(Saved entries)

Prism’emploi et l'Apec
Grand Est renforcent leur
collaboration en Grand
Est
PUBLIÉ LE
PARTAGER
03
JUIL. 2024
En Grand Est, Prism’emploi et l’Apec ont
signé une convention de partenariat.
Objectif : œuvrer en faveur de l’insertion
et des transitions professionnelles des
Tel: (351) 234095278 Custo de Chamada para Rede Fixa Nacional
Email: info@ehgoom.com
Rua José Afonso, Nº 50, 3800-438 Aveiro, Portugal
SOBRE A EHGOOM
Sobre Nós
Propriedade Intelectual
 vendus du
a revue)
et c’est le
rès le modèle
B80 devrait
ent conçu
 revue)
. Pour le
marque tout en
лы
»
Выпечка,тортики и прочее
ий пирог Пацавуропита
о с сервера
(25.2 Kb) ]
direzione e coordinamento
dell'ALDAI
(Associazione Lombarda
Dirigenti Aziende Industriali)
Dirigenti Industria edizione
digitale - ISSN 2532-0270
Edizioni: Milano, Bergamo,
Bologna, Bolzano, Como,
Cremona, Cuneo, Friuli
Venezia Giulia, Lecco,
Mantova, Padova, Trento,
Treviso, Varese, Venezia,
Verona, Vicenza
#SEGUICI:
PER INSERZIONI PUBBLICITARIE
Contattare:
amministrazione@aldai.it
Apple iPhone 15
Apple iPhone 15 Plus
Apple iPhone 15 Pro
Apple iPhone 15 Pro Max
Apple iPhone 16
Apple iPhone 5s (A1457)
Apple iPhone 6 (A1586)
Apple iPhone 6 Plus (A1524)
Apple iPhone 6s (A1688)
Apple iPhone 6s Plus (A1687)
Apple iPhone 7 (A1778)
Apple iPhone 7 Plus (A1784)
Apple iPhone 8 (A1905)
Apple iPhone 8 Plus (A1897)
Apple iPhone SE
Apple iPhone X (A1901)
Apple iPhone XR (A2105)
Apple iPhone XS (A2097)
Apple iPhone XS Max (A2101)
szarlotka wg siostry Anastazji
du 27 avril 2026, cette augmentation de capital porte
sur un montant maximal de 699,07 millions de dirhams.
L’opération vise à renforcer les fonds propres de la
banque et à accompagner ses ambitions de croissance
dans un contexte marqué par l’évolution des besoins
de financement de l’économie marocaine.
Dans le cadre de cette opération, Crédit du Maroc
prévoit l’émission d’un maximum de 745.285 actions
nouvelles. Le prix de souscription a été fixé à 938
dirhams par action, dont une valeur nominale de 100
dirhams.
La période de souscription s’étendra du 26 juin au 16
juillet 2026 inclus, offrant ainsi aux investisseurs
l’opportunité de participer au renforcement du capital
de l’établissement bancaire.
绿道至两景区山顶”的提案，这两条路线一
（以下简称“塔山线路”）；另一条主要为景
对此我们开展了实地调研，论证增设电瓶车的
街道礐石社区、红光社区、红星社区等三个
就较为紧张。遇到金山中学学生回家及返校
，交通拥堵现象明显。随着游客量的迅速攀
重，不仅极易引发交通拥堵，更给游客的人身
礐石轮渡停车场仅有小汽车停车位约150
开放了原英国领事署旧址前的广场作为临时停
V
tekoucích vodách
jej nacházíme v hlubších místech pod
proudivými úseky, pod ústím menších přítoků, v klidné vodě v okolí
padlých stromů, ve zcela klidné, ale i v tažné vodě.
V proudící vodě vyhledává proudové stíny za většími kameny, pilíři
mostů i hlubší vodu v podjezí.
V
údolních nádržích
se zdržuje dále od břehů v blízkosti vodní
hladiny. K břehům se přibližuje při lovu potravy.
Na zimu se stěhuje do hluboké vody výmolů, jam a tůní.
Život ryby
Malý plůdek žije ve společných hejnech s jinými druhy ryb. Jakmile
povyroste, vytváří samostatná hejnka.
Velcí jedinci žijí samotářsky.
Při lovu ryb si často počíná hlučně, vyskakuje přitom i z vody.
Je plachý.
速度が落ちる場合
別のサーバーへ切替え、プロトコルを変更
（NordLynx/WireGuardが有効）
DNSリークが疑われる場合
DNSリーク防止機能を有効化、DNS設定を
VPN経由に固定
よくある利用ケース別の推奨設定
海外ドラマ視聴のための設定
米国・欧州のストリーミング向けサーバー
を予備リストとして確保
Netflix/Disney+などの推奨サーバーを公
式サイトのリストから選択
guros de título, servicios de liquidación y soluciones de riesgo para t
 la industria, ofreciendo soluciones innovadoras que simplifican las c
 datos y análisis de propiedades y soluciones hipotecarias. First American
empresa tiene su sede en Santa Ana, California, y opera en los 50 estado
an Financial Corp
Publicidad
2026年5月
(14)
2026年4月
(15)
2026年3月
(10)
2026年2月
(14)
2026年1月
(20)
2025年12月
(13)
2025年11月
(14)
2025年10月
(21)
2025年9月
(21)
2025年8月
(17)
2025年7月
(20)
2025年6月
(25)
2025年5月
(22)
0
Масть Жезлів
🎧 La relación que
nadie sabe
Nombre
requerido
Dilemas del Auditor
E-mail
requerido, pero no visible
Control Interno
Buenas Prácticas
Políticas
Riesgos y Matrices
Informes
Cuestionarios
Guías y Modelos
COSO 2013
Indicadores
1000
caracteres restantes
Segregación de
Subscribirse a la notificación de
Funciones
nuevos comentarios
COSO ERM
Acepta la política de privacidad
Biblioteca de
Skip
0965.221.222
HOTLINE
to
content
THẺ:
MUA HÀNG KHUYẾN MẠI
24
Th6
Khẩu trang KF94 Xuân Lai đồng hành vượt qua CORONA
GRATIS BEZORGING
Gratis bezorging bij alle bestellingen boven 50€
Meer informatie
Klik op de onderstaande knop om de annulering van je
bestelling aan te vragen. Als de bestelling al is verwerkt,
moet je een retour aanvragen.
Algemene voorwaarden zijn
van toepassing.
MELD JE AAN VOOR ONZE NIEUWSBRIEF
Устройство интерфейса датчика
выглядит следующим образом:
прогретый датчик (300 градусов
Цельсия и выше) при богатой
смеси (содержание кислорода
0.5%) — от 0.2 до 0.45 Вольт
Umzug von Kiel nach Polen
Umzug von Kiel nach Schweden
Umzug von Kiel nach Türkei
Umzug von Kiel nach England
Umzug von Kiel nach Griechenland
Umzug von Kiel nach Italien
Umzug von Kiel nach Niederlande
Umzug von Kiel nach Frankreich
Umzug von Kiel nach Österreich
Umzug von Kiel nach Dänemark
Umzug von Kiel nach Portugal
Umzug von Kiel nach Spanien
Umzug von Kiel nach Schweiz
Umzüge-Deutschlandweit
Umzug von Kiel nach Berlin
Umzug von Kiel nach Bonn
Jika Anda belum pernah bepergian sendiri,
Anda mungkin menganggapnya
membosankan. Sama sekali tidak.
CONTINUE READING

TASK TO CARRY OUT: What are the lines from the one with "Umzug von Kiel nach Niederlande" through the end of the entries? Give them again exactly, both end lines included.

ANSWER FOR THE TASK:
Umzug von Kiel nach Niederlande
Umzug von Kiel nach Frankreich
Umzug von Kiel nach Österreich
Umzug von Kiel nach Dänemark
Umzug von Kiel nach Portugal
Umzug von Kiel nach Spanien
Umzug von Kiel nach Schweiz
Umzüge-Deutschlandweit
Umzug von Kiel nach Berlin
Umzug von Kiel nach Bonn
Jika Anda belum pernah bepergian sendiri,
Anda mungkin menganggapnya
membosankan. Sama sekali tidak.
CONTINUE READING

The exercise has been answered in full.